---- INPUT

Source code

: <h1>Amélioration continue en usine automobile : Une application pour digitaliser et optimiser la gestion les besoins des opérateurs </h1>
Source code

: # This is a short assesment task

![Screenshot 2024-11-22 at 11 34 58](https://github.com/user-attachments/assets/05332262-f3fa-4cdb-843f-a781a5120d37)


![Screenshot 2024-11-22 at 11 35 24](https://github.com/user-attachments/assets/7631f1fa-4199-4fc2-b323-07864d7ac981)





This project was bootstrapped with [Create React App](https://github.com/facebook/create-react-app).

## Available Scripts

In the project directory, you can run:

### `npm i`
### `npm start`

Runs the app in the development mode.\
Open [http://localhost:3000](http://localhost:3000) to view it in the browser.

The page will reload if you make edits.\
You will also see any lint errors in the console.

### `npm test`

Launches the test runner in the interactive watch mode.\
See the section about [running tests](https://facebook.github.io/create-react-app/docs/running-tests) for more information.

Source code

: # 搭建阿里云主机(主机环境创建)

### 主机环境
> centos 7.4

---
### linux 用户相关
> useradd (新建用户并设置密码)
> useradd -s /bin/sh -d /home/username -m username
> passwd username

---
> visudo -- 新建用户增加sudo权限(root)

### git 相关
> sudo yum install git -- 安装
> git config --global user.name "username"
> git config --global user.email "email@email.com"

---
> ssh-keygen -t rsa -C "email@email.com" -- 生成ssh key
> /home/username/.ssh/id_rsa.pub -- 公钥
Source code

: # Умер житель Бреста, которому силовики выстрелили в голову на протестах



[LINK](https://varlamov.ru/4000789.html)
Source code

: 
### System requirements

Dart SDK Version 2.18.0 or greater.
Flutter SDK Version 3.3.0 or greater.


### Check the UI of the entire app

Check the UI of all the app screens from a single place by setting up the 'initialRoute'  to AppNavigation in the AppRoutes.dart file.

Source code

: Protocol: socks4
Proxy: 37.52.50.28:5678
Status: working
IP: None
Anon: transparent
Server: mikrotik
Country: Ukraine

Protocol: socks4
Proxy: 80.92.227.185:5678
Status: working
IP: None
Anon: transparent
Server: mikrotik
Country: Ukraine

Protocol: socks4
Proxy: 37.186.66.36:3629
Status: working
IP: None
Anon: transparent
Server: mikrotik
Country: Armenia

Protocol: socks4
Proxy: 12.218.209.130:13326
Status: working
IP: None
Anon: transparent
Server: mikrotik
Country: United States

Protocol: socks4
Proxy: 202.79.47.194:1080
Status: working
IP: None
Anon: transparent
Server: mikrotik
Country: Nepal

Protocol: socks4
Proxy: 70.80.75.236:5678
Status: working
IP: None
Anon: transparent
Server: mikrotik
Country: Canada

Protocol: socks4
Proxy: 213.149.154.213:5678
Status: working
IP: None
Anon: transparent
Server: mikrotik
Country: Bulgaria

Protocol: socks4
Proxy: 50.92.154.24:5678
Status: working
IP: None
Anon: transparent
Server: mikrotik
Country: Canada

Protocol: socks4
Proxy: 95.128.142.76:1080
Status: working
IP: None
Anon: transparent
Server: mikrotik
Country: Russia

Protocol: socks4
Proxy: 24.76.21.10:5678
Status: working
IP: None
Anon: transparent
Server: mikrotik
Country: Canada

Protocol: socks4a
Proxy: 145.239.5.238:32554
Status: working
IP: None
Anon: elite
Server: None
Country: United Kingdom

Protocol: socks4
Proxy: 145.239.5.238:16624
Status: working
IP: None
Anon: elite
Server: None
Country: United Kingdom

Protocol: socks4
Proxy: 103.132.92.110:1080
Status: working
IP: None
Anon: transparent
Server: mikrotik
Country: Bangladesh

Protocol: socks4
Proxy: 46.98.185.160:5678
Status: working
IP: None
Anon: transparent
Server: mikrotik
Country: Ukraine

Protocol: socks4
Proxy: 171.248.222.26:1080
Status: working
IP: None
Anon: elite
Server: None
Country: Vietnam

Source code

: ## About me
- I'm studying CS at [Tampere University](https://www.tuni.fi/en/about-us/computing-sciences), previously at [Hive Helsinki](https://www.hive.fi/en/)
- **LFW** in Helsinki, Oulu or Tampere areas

--------

— WHAT THE TASK ASKS —
Give the stretch of the listing from its beginning through the line containing "2024-11-22 at 11 34" as a numbered list. Omit blank lines.

— RESULT OF THIS TASK —
1. Source code
2. : <h1>Amélioration continue en usine automobile : Une application pour digitaliser et optimiser la gestion les besoins des opérateurs </h1>
3. Source code
4. : # This is a short assesment task
5. ![Screenshot 2024-11-22 at 11 34 58](https://github.com/user-attachments/assets/05332262-f3fa-4cdb-843f-a781a5120d37)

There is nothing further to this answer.